Pemerintah juga mengundang keterlibatan kalangan filantropis untuuk berpartisipasi dalam pemenuhan target NDC.
Guna menarik minat swasta dalam pendanaan transisi energi, kata Sri Mulyani, pemerintah telah menerbitkan sejumlah insentif fiskal serta inovasi kemudahan pendanaan untuuk proyek-proyek hijau dan pengembangan industri hijau.
“Insentif yang dimaksud mencakup tax holiday, tax allowance, fasilitasi pajak pertambahan nilai (PPN), dan bakan keringan pajak properti. Kami juga menciptakan instrumen—seperti penerbitan green sukuk dan SDGs bonds baik untuk pasar global maupun lokal,” terangnya.
Dia berharap surat utang SDGs atau sustainable development goals dan obligasi syariah hijau dapat membantu pemerintah mengumpulkan dana untuk mencapai target pemangkasan 10,6 juta ton emisi karbon.
“Dari sudut pandang legislasi, kami tahu komitmen ini harus didukung oleh kerangka kerja regulasi yang konsisten. Itulah mengapa Indonesia baru saja meluncurkan skema carbon pricing dan memperkenalkan pajak karbon. Aturan ini menggunakan instrumen perdagangan dan nonperdagangan karbon untuk meredam ongkos emisi gas rumah kaca, dengan prinsip para penyumpang polusi yang harus membayar,” tutur Sri Mulyani.

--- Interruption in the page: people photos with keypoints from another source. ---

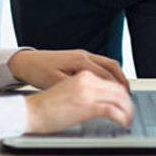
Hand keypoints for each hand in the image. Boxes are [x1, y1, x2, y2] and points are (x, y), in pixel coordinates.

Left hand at [7, 49, 128, 89]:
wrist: (26, 61)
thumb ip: (76, 88)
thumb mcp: (56, 84)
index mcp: (79, 61)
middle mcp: (84, 55)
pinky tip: (110, 84)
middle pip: (112, 67)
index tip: (123, 101)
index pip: (106, 76)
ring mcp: (83, 54)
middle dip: (123, 82)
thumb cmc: (38, 72)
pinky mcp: (80, 57)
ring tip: (123, 91)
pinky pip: (102, 64)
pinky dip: (110, 74)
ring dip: (118, 77)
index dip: (116, 90)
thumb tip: (94, 96)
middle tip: (129, 97)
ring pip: (109, 64)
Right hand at [24, 71, 133, 133]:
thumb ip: (87, 90)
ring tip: (128, 119)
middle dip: (128, 101)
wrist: (29, 111)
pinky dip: (121, 117)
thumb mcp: (69, 88)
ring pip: (119, 98)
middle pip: (118, 88)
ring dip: (127, 110)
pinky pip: (112, 110)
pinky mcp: (86, 106)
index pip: (112, 80)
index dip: (123, 91)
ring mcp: (87, 92)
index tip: (126, 101)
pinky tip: (122, 122)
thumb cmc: (46, 105)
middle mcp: (87, 80)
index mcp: (83, 74)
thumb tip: (102, 99)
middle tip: (130, 111)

Berdasarkan laporan sintesis Intergovernmental Panel on Climate Change (IPCC), yang diluncurkan pekan lalu, temperatur permukaan bumi pada era industrialisasi 2020—2021 mencapai 1,1 derajat centigrade.
Angka tersebut hampir mendekati 1,5 derajat centigrade, yang merupakan ambang batas yang digunakan untuk mendeklarasikan bahwa perubahan iklim yang terjadi di dunia telah mencapai level bencana.
Sri Mulyani mengelaborasi isu pensiun dini pembangkit listrik bertenaga batu bara atau coal-fired power plant (CFPP) phaseout menjadi pekerjaan rumah paling esensial untuk transisi energi Indonesia.
Mengutip data International Energy Agency (IEA), CFPP berkontribusi sebesar 38% terhadap total emisi karbon global pada 2019. Di Indonesia, isu pemadaman pembangkit listrik berbasis batu bara menjadi lebih kompleks lantaran komoditas emas hitam tersebut mencakup 60% dari total bauran energi di negara ini.
Ketua Dewan Komisioner Otoritas Jasa Keuangan (OJK) Mahendra Siregar menambahkan telah mendapatkan komitmen dari instansi keuangan regional, internasional, maupun global untuk mendukung pendanaan pensiun dini pembangkit batu bara di Indonesia.
Namun, dia enggan mengungkapkan siapa saja calon investor baru tersebut, berikut nilai komitmen investasi yang mereka tawarkan.
"Kalau Anda melihat daftar proyek prioritas yang sudah diterbitkan ke publik oleh perusahaan-perusahaan energi, sebenarnya itu menjadi indikasi dari proyek atau komitmen investasi yang akan masuk [ke transisi energi]," ujarnya dalam konferensi pers Financing Transition in ASEAN di Nusa Dua, Bali, Kamis (30/3/2023).